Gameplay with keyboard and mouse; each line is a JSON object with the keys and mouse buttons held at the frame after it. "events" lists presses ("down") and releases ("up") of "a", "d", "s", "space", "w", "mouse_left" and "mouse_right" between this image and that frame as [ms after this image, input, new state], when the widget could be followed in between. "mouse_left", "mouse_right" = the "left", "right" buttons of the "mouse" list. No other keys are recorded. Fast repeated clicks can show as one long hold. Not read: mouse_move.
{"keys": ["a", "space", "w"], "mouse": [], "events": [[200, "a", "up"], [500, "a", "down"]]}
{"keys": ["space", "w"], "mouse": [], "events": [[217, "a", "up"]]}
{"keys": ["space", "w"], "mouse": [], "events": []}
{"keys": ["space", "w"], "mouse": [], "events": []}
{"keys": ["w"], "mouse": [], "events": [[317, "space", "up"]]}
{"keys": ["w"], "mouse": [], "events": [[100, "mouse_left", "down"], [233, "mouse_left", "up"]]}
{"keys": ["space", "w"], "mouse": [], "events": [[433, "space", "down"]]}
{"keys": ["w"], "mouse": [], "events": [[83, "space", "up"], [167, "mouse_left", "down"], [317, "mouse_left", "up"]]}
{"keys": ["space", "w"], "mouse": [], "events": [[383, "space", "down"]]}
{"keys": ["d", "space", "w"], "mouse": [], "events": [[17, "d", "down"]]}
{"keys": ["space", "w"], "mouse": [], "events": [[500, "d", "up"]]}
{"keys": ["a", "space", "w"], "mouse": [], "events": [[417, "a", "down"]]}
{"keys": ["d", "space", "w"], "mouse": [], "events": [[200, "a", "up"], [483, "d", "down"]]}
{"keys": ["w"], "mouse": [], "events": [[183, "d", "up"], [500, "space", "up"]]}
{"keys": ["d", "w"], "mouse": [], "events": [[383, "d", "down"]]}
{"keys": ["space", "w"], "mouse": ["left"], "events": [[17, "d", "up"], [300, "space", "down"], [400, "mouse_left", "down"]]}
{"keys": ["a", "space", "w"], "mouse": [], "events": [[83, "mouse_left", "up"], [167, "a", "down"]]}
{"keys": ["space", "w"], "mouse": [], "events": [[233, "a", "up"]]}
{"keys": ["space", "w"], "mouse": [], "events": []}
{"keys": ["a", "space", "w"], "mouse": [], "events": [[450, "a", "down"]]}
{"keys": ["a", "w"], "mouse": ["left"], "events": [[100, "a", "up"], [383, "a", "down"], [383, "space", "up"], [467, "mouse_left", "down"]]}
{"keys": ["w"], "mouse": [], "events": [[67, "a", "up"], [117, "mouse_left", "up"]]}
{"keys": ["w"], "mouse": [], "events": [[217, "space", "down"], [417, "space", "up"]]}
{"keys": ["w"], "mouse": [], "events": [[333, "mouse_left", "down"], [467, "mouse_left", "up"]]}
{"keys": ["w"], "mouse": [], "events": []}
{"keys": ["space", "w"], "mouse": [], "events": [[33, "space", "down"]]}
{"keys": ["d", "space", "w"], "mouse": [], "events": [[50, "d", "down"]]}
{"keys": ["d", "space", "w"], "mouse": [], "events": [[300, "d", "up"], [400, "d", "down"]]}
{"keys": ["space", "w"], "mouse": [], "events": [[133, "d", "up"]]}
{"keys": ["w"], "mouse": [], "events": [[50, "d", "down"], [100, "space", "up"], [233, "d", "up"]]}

+ + +

** Problem to work on **
Every record above must be duplicated exactly.

** Result **
Gameplay with keyboard and mouse; each line is a JSON object with the keys and mouse buttons held at the frame after it. "events" lists presses ("down") and releases ("up") of "a", "d", "s", "space", "w", "mouse_left" and "mouse_right" between this image and that frame as [ms after this image, input, new state], when the widget could be followed in between. "mouse_left", "mouse_right" = the "left", "right" buttons of the "mouse" list. No other keys are recorded. Fast repeated clicks can show as one long hold. Not read: mouse_move.
{"keys": ["a", "space", "w"], "mouse": [], "events": [[200, "a", "up"], [500, "a", "down"]]}
{"keys": ["space", "w"], "mouse": [], "events": [[217, "a", "up"]]}
{"keys": ["space", "w"], "mouse": [], "events": []}
{"keys": ["space", "w"], "mouse": [], "events": []}
{"keys": ["w"], "mouse": [], "events": [[317, "space", "up"]]}
{"keys": ["w"], "mouse": [], "events": [[100, "mouse_left", "down"], [233, "mouse_left", "up"]]}
{"keys": ["space", "w"], "mouse": [], "events": [[433, "space", "down"]]}
{"keys": ["w"], "mouse": [], "events": [[83, "space", "up"], [167, "mouse_left", "down"], [317, "mouse_left", "up"]]}
{"keys": ["space", "w"], "mouse": [], "events": [[383, "space", "down"]]}
{"keys": ["d", "space", "w"], "mouse": [], "events": [[17, "d", "down"]]}
{"keys": ["space", "w"], "mouse": [], "events": [[500, "d", "up"]]}
{"keys": ["a", "space", "w"], "mouse": [], "events": [[417, "a", "down"]]}
{"keys": ["d", "space", "w"], "mouse": [], "events": [[200, "a", "up"], [483, "d", "down"]]}
{"keys": ["w"], "mouse": [], "events": [[183, "d", "up"], [500, "space", "up"]]}
{"keys": ["d", "w"], "mouse": [], "events": [[383, "d", "down"]]}
{"keys": ["space", "w"], "mouse": ["left"], "events": [[17, "d", "up"], [300, "space", "down"], [400, "mouse_left", "down"]]}
{"keys": ["a", "space", "w"], "mouse": [], "events": [[83, "mouse_left", "up"], [167, "a", "down"]]}
{"keys": ["space", "w"], "mouse": [], "events": [[233, "a", "up"]]}
{"keys": ["space", "w"], "mouse": [], "events": []}
{"keys": ["a", "space", "w"], "mouse": [], "events": [[450, "a", "down"]]}
{"keys": ["a", "w"], "mouse": ["left"], "events": [[100, "a", "up"], [383, "a", "down"], [383, "space", "up"], [467, "mouse_left", "down"]]}
{"keys": ["w"], "mouse": [], "events": [[67, "a", "up"], [117, "mouse_left", "up"]]}
{"keys": ["w"], "mouse": [], "events": [[217, "space", "down"], [417, "space", "up"]]}
{"keys": ["w"], "mouse": [], "events": [[333, "mouse_left", "down"], [467, "mouse_left", "up"]]}
{"keys": ["w"], "mouse": [], "events": []}
{"keys": ["space", "w"], "mouse": [], "events": [[33, "space", "down"]]}
{"keys": ["d", "space", "w"], "mouse": [], "events": [[50, "d", "down"]]}
{"keys": ["d", "space", "w"], "mouse": [], "events": [[300, "d", "up"], [400, "d", "down"]]}
{"keys": ["space", "w"], "mouse": [], "events": [[133, "d", "up"]]}
{"keys": ["w"], "mouse": [], "events": [[50, "d", "down"], [100, "space", "up"], [233, "d", "up"]]}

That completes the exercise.